Pose landmark coordinates
== == ==
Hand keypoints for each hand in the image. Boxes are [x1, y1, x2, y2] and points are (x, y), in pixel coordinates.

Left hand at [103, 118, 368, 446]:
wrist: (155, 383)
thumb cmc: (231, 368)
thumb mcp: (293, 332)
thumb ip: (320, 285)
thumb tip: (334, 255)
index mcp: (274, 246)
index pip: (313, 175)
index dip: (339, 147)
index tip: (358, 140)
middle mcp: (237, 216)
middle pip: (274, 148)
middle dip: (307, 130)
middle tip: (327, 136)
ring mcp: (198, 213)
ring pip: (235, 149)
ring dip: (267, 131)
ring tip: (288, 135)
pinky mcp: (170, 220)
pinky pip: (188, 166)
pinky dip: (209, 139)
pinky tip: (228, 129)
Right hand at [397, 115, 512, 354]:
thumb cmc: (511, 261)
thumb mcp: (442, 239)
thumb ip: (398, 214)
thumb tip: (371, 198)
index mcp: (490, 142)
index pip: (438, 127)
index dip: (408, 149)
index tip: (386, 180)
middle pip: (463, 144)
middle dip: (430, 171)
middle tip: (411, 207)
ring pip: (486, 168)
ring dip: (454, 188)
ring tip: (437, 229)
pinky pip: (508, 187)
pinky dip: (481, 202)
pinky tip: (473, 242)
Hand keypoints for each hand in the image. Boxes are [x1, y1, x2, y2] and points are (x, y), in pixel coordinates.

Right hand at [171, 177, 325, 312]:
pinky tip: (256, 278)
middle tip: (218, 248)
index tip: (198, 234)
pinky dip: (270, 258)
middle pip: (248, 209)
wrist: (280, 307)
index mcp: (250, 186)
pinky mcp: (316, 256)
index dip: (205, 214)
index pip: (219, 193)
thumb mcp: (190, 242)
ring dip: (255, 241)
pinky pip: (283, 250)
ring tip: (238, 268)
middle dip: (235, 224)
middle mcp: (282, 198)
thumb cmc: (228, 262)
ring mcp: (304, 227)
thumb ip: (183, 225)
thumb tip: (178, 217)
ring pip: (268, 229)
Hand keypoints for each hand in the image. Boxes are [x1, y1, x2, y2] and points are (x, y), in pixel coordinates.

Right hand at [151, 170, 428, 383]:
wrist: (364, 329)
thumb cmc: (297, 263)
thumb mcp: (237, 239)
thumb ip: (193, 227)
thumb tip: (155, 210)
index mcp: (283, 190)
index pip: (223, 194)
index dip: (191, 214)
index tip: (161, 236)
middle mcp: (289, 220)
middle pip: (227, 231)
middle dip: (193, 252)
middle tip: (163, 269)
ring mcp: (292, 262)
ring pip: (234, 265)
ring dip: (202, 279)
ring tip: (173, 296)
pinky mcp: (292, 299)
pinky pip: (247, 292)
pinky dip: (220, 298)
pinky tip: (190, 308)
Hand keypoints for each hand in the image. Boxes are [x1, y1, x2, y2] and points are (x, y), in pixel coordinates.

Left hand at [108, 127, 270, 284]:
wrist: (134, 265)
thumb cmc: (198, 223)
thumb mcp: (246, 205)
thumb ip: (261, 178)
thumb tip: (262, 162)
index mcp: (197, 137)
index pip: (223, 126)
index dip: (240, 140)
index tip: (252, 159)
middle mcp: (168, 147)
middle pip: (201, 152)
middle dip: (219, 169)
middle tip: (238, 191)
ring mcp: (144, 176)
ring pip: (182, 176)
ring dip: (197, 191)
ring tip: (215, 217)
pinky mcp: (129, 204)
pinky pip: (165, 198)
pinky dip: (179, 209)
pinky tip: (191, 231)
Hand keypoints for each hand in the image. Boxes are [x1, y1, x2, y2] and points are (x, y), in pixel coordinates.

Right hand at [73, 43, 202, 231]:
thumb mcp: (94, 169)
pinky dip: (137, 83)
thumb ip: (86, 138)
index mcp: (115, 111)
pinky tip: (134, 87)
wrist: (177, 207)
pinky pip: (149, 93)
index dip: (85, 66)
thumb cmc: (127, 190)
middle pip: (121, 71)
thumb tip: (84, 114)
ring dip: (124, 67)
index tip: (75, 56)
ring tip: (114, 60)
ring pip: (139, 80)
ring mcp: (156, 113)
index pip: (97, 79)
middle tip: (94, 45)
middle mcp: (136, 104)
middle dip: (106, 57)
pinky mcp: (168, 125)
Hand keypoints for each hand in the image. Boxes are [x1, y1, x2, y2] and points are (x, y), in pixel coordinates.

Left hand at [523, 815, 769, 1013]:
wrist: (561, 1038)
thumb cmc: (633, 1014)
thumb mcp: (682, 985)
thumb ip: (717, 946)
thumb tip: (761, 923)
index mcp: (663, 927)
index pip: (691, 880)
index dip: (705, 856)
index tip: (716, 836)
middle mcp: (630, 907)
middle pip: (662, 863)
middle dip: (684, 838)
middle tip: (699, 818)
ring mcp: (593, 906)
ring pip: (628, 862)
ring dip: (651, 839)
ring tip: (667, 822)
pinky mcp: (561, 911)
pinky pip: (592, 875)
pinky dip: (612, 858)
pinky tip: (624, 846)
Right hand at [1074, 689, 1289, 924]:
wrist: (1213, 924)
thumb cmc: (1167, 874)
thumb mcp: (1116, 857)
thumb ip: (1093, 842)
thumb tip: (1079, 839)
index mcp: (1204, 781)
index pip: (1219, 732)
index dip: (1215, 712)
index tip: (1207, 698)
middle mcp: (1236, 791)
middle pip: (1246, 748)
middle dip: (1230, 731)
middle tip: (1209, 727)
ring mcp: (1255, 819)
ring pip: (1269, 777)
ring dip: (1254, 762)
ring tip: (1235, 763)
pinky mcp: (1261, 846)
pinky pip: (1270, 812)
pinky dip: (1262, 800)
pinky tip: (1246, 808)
== == ==
## [Your assignment]
Set down, exactly as written, each line of the data from its opening line through the one containing "pinky pip: (508, 187)". Output nothing more.

## [Solved exercise]
Hand keypoints for each hand in the image. Boxes are [x1, y1, x2, y2] and points are (x, y), in pixel coordinates.

Left hand at [103, 118, 368, 446]:
wrist: (155, 383)
thumb cmc: (231, 368)
thumb mcp: (293, 332)
thumb ip: (320, 285)
thumb tip: (334, 255)
index mcp: (274, 246)
index pip: (313, 175)
index dip: (339, 147)
index tip: (358, 140)
middle mcp: (237, 216)
middle pip: (274, 148)
middle dip: (307, 130)
middle tip: (327, 136)
ring mcp: (198, 213)
ring pip: (235, 149)
ring dip: (267, 131)
ring tip: (288, 135)
pinky mcp: (170, 220)
pinky pip: (188, 166)
pinky dip: (209, 139)
pinky tip: (228, 129)
Right hand at [397, 115, 512, 354]:
thumb cmc: (511, 261)
thumb mcp: (442, 239)
thumb ip: (398, 214)
thumb tip: (371, 198)
index mcp: (490, 142)
index pip: (438, 127)
index dip: (408, 149)
index tip: (386, 180)
middle pip: (463, 144)
middle dip: (430, 171)
middle tip: (411, 207)
ring pip: (486, 168)
ring dip: (454, 188)
ring tip: (437, 229)
pinky pip: (508, 187)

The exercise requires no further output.